By his own count – and yes, in fact, he had kept a record – York had made a total of 256 round trips from his home with his partner, Justin, in Georgetown to the A&M-Central Texas campus in Killeen where he worked to the place where he took in-person classes on campus.
From his first class to the day of his defense, York had driven a total of 76,800 miles, clocked thousands of hours of windshield time, worn out not one, but two, family cars, and even changed a flat tired in a late afternoon thunderstorm to get where he was on that morning.
“Yea, that 2006 silver Scion xA and its successor, a 2015 olive Subaru Outback, gave it their all,” he said. “But I would not take back a moment of it. Not for anything in the world.”
There was another reason for York to be grateful that day. And this time it was a tribute to the generosity of the Texas A&M University System. He had, in the last year and a half of his program, been the recipient of full tuition assistance for A&M System employees.
When he began in 2014, he had been paying his own tuition every semester, and by 2020, his tuition and fees had added up to $40,000. But when the Texas A&M University System passed a policy approving tuition and fees benefits for first-time doctoral students employed within one of the universities, York finally had some financial room to breathe.
And as significant as the benefit of that policy was to him and his family, it would become even more significant in a very, very important way: York and his partner, Justin, had been yearning to be parents, and the savings allowed them to act on their dream of having a child via surrogate.
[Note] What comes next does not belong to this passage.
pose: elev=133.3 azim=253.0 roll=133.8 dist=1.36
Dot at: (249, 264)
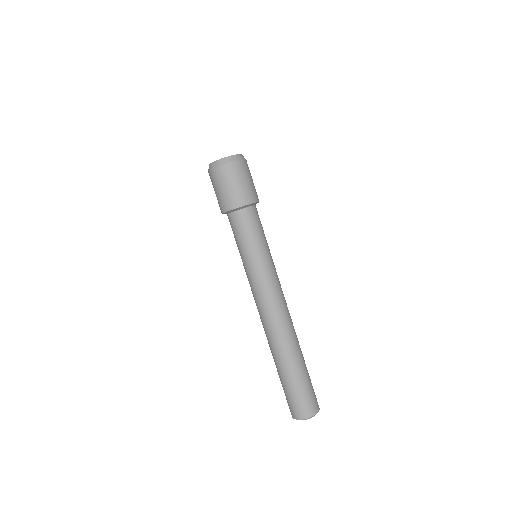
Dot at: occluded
So, on that crisp December morning, York, his spouse, and their daughter, Quinlan all traveled together to be among the first to congratulate the young man who once thought of himself as a “lost kid” and watch him realize the rewards of his many sacrifices.
And there was one more significant event that day; one more thing that made his successful defense even more meaningful. And, as fate would have it, this one thing was not a pair of red and white striped IU alumni socks.
It was the presence of Glenda Musoba, Ph.D., his dissertation committee chair and associate professor and program chair – also a fellow IU alumnus.
So, when he was officially told that he had passed the defense that morning, he stood with Musoba and Quinn while his husband took a photo to accompany the news they were about to post to social media.
He had already written the words he was going to use to mark the event once before. In the acknowledgements section of his dissertation, he expressed his gratitude for Indiana University for everything they did to transform his life – both back then and now.
“They welcomed a gay, confused, introverted, first-generation college student and turned him into a university administrator who has a passion for working hard doing what they made look so easy.”
As for his newly-minted doctorate from Texas A&M University – and the tuition assistance he gratefully received from the Texas A&M University System – York happily acknowledges that he plans to add maroon and white his sock collection in the very near future. And wear them with as much pride as he will always have for both universities that made success possible.